Хирург окунул обе руки в женскую утробу, что-то осторожно нащупывал. Так ловят раков, проникая чуткими пальцами под коряги и камни, извлекая из воды шевелящееся черно-зеленое существо. Хирург потянул наверх, и в его руках возник ярко-алый, светящийся орган, продолговатый и нежный, напоминающий сочный цветок. Мальтус понял, что это матка. Хранилище живородящей силы, средоточие женственности, продлевающей в бесконечность род, не дающей погаснуть священному родовому огню. Теперь этот источник родового бессмертия был извлечен. Женщина была отрезана от будущих, пресеченных в ней поколений. Ее родовые черты, — золотистые брови, нежный с ямочкой подбородок, васильковые глаза были обречены на исчезновение. Еще один русский род, стремясь в будущее, натолкнулся на тупик и зачах. И эта мысль вызвала у Мальтуса удовлетворение. Еще один источник опасности был подавлен. Народ, угрожавший миру и ему, Мальтусу, сжимался и таял. Уменьшал свою численность, покидал свои территории, уходил с земли, освобождая пространство иным народам. Русский «особый путь», «русская альтернатива», «русское инобытие» завершали свое бессмысленное существование. И он, Мальтус, был к этому приобщен.
Хирург орудовал ножницами, освобождая матку от волокнистых сосудов. Мальтус вдруг заметил, что стерильная белизна операционной наполняется странной мутью, словно на стены, на приборы, на работающих хирургов ложится серая тень. Люстра светила тускло. Померкла сталь инструментов. Казалось, в мире случилось затмение, — не солнца, не звезд, а гигантского светоча, дающего жизнь всей Вселенной.
Мальтуса испугала эта перемена, но его возбужденная психика, вид женской матки, которую перекладывали в прозрачный пакет, породили в нем внезапную похоть. Он стал содрогаться, испытывая мучительную сладость. Волна болезненного наслаждения сотрясла его тело, и он покачнулся, прижимаясь к стене. Один из ассистентов мельком взглянул на него, откладывая в сторону окровавленные ножницы.
Хирург делал длинные надрезы на женских плечах и бедрах. Ассистенты, орудуя скальпелями, отделяли длинные лоскутья кожи. Окунали их в пакты с раствором, и лоскутья колебались, как алые водоросли. Девушка лежала, и казалось, на ее ногах пламенеют красные лампасы, а на плечах краснеют эполеты.

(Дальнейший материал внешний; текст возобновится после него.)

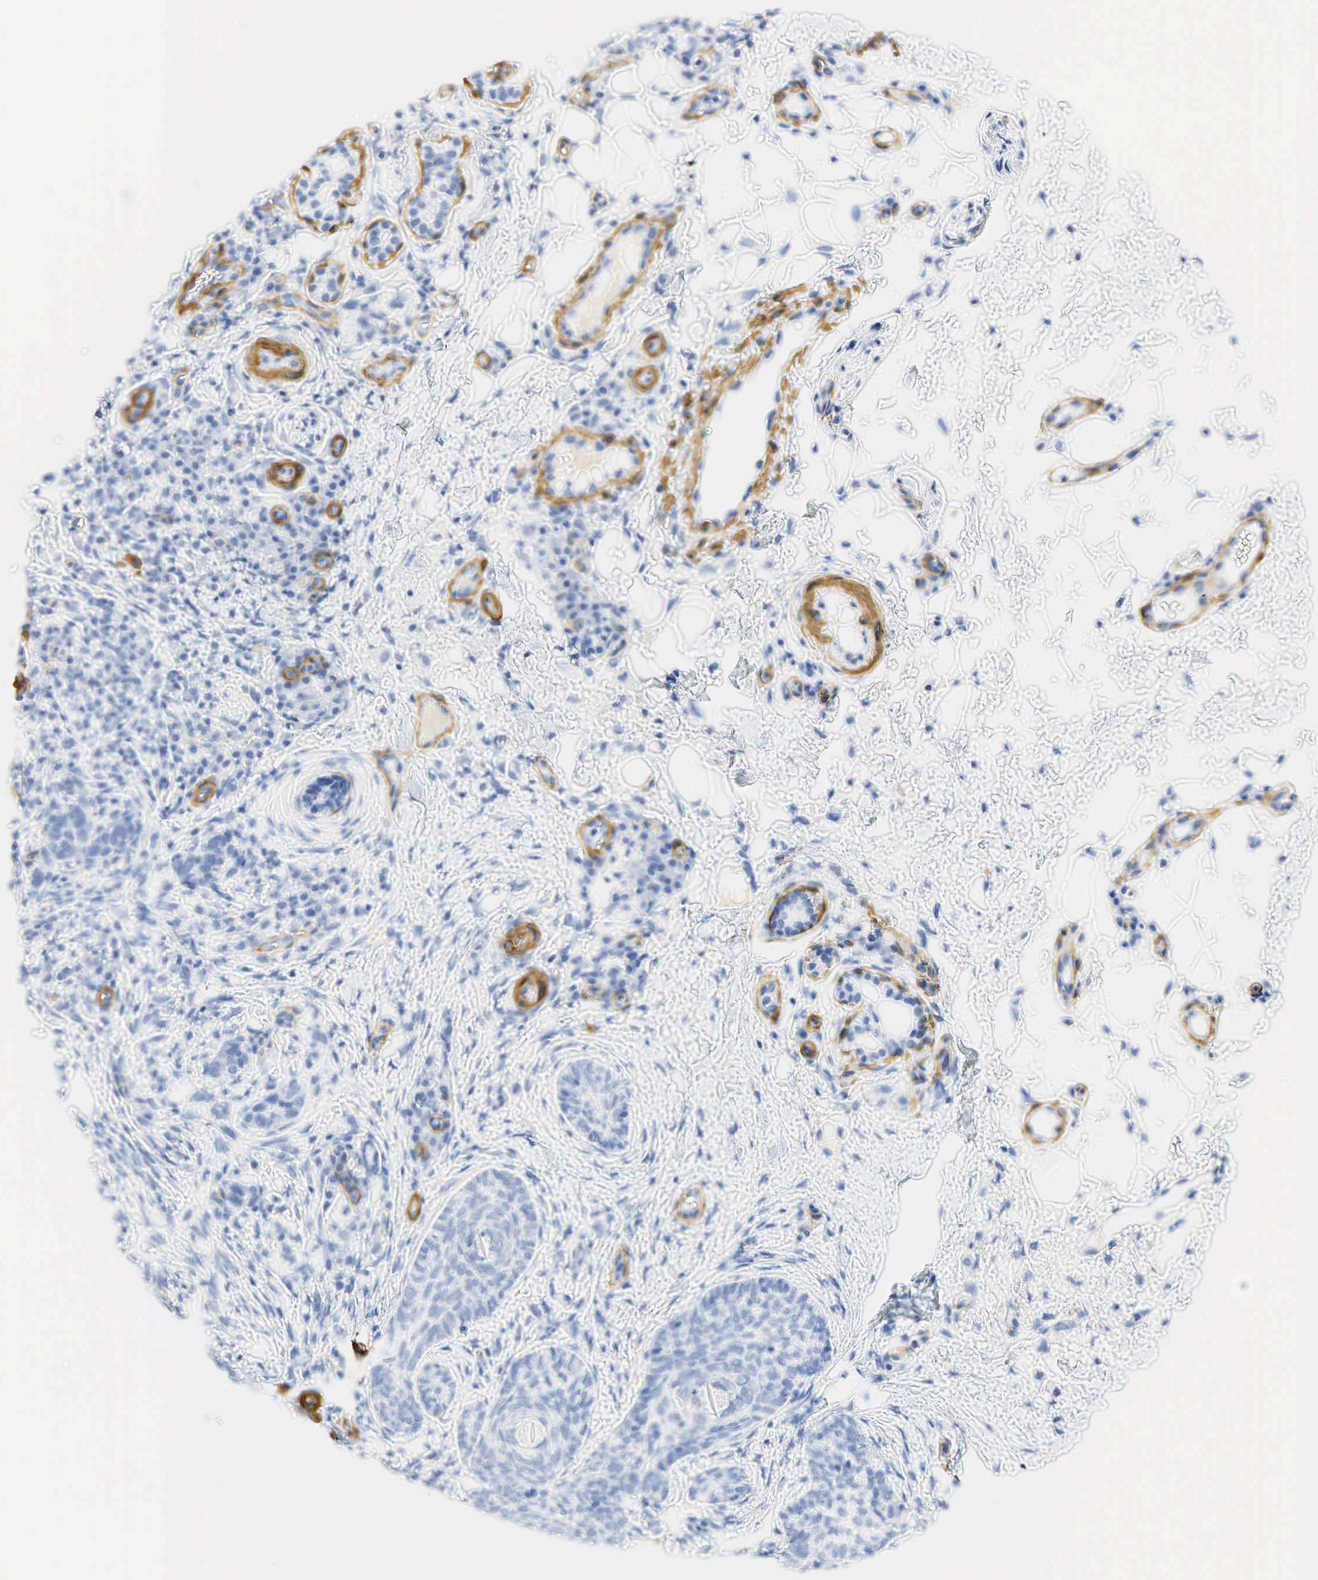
{"staining": {"intensity": "negative", "quantity": "none", "location": "none"}, "tissue": "skin cancer", "cell_type": "Tumor cells", "image_type": "cancer", "snomed": [{"axis": "morphology", "description": "Basal cell carcinoma"}, {"axis": "topography", "description": "Skin"}], "caption": "Tumor cells are negative for brown protein staining in basal cell carcinoma (skin). (Stains: DAB IHC with hematoxylin counter stain, Microscopy: brightfield microscopy at high magnification).", "gene": "ACTA1", "patient": {"sex": "male", "age": 89}}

Мальтусу показалось, что мгла, витавшая в операционной, сгустилась, и стены, недавно белоснежные, почернели, словно на них легла копоть. Сквозь операционную летели темные лучи, будто взошло черное светило, источавшее бесчисленные корпускулы мрака. Эти корпускулы, как споры, засевали землю, и из них прорастала тьма. Хирурги работали в темноте, в черном воздухе вспыхивали инструменты, жутко краснели раны на женском теле. Мальтус хотел понять, откуда исходят лучи, где взошло это мрачное светило. И вдруг заметил, что лучи излетают из его собственных рук. Из груди. Из паха. Из дышащего рта. Он и был тем черным светилом, откуда валила тьма, и набегал беспросветный мрак.
Работа в операционной подошла к концу. Хирург устало стянул с рук окровавленные перчатки, кинул на пол розовый комок резины. Ассистент стянул с лица девушки пластмассовый конус, прикрывавший рот, отклеивал от тела присоски с проводами.
— Ут-тилизация труп-па, эт-то ваша забот-та, господин Мальтус, — произнес хирург и пошел, сутулясь из операционной. Ассистенты раскрывали хромированные шкафы, доставали контейнеры с органами, торопились вниз, к машине «скорой помощи», которая приняла драгоценный груз, сорвалась с места и помчалась в ночь, разбрасывая фиолетовые сполохи.
Мальтус остался один. Медленно приблизился к девушке. Она лежала обнаженная, с множеством ран, изуродованная, с проломом в животе и груди, с ободранной кожей. На щиколотке блестела тонкая золотая цепочка. В ушах голубели бирюзовые сережки, подарок Мальтуса. Изнасилованная, оскверненная, она тихо улыбалась таинственной тихой улыбкой, словно не замечала содеянного над ней злодеяния, знала о какой-то сокровенной чудесной тайне, к которой ее приобщили. Мальтус со страхом глядел на прекрасный лик, на изумленно поднятые брови, на прелестную ямочку в подбородке. Почувствовал, как разверзается пол, и он проваливается в бездонный колодец.
Он падал вдоль антрацитовых стен, из которых, стиснутые пластами, смотрели изуродованные лица, шевелились раздавленные рты, кривились сломанные зубы. Его падение убыстрялось. Вырастая навстречу, приближалось отточенное острие, готовое пронзить рассекающим страшным конусом.